Or you can create a new code which converts this input data to csv file .Most thanks!

İnput image michael_jordan_stats

Code:

from sklearn.cluster import AgglomerativeClustering
from pytesseract import Output
from tabulate import tabulate
import pandas as pd
import numpy as np
import pytesseract
import argparse
import imutils
import cv2
pytesseract.pytesseract.tesseract_cmd = 'C:\\Users\\AppData\\Local\\Programs\\Tesseract-OCR\\tesseract.exe'



# construct the argument parser and parse the arguments
ap = argparse.ArgumentParser()
ap.add_argument("-i", "--image", required=True,
   help="path to input image to be OCR'd")
ap.add_argument("-o", "--output", required=True,
   help="path to output CSV file")
ap.add_argument("-c", "--min-conf", type=int, default=0,
   help="minimum confidence value to filter weak text detection")
ap.add_argument("-d", "--dist-thresh", type=float, default=25.0,
   help="distance threshold cutoff for clustering")
ap.add_argument("-s", "--min-size", type=int, default=2,
   help="minimum cluster size (i.e., # of entries in column)")
args = vars(ap.parse_args())

# set a seed for our random number generator
np.random.seed(42)

# load the input image and convert it to grayscale
image = cv2.imread(args["image"])
gray = cv2.cvtColor(image, cv2.COLOR_BGR2GRAY)

# initialize a rectangular kernel that is ~5x wider than it is tall,
# then smooth the image using a 3x3 Gaussian blur and then apply a
# blackhat morpholigical operator to find dark regions on a light
# background
kernel = cv2.getStructuringElement(cv2.MORPH_RECT, (51, 11))
gray = cv2.GaussianBlur(gray, (3, 3), 0)
blackhat = cv2.morphologyEx(gray, cv2.MORPH_BLACKHAT, kernel)

# compute the Scharr gradient of the blackhat image and scale the
# result into the range [0, 255]
grad = cv2.Sobel(blackhat, ddepth=cv2.CV_32F, dx=1, dy=0, ksize=-1)
grad = np.absolute(grad)
(minVal, maxVal) = (np.min(grad), np.max(grad))
grad = (grad - minVal) / (maxVal - minVal)
grad = (grad * 255).astype("uint8")

# apply a closing operation using the rectangular kernel to close
# gaps in between characters, apply Otsu's thresholding method, and
# finally a dilation operation to enlarge foreground regions
grad = cv2.morphologyEx(grad, cv2.MORPH_CLOSE, kernel)
thresh = cv2.threshold(grad, 0, 255,
   cv2.THRESH_BINARY | cv2.THRESH_OTSU)[1]
thresh = cv2.dilate(thresh, None, iterations=3)
cv2.imshow("Thresh", thresh)

# find contours in the thresholded image and grab the largest one,
# which we will assume is the stats table
cnts = cv2.findContours(thresh.copy(), cv2.RETR_EXTERNAL,
   cv2.CHAIN_APPROX_SIMPLE)
cnts = imutils.grab_contours(cnts)
tableCnt = max(cnts, key=cv2.contourArea)

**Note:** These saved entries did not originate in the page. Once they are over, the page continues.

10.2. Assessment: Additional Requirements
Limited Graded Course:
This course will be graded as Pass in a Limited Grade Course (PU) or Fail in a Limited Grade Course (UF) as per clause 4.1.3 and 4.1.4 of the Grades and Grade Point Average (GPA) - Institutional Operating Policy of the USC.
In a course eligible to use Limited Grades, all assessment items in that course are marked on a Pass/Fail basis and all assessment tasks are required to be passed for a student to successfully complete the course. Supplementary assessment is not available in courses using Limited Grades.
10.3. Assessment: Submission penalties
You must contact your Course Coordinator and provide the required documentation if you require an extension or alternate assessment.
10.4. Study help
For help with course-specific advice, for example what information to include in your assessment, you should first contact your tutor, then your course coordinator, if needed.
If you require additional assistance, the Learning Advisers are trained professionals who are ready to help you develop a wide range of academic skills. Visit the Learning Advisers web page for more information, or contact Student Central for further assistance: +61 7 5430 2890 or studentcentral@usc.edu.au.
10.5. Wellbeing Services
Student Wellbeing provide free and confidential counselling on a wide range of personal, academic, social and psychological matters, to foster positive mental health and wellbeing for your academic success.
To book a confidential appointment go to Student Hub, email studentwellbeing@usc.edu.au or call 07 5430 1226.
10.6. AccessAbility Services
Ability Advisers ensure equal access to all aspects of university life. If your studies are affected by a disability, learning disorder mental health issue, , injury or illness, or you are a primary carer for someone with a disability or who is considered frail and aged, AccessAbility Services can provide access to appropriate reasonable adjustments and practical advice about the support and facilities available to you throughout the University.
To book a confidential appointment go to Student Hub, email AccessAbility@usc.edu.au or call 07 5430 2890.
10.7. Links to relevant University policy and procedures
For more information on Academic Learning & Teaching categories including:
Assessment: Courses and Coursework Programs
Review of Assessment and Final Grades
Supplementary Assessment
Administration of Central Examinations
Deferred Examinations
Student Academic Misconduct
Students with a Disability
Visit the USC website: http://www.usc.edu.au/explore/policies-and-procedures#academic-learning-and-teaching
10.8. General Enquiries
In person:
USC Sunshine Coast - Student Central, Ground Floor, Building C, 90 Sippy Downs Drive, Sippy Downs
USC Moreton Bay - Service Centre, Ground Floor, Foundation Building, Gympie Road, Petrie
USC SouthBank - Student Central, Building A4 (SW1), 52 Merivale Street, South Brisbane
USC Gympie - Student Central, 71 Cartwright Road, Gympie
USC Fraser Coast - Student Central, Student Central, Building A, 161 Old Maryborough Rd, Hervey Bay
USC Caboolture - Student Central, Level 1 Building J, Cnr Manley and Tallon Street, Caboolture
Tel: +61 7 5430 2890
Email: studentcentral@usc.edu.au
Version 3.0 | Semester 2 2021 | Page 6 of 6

# compute the bounding box coordinates of the stats table and extract
# the table from the input image
(x, y, w, h) = cv2.boundingRect(tableCnt)
table = image[y:y + h, x:x + w]

# show the original input image and extracted table to our screen
cv2.imshow("Input", image)
cv2.imshow("Table", table)

# set the PSM mode to detect sparse text, and then localize text in
# the table
options = "--psm 6"
results = pytesseract.image_to_data(
   cv2.cvtColor(table, cv2.COLOR_BGR2RGB),
   config=options,
   output_type=Output.DICT)

# initialize a list to store the (x, y)-coordinates of the detected
# text along with the OCR'd text itself
coords = []
ocrText = []

# loop over each of the individual text localizations
for i in range(0, len(results["text"])):
   # extract the bounding box coordinates of the text region from
   # the current result
   x = results["left"][i]
   y = results["top"][i]
   w = results["width"][i]
   h = results["height"][i]

   # extract the OCR text itself along with the confidence of the
   # text localization
   text = results["text"][i]
   conf = int(results["conf"][i])

   # filter out weak confidence text localizations
   if conf > args["min_conf"]:
      # update our text bounding box coordinates and OCR'd text,
      # respectively
      coords.append((x, y, w, h))
      ocrText.append(text)

# extract all x-coordinates from the text bounding boxes, setting the
# y-coordinate value to zero
xCoords = [(c[0], 0) for c in coords]

# apply hierarchical agglomerative clustering to the coordinates
clustering = AgglomerativeClustering(
   n_clusters=None,
   affinity="manhattan",
   linkage="complete",
   distance_threshold=args["dist_thresh"])
clustering.fit(xCoords)

# initialize our list of sorted clusters
sortedClusters = []

# loop over all clusters
for l in np.unique(clustering.labels_):
   # extract the indexes for the coordinates belonging to the
   # current cluster
   idxs = np.where(clustering.labels_ == l)[0]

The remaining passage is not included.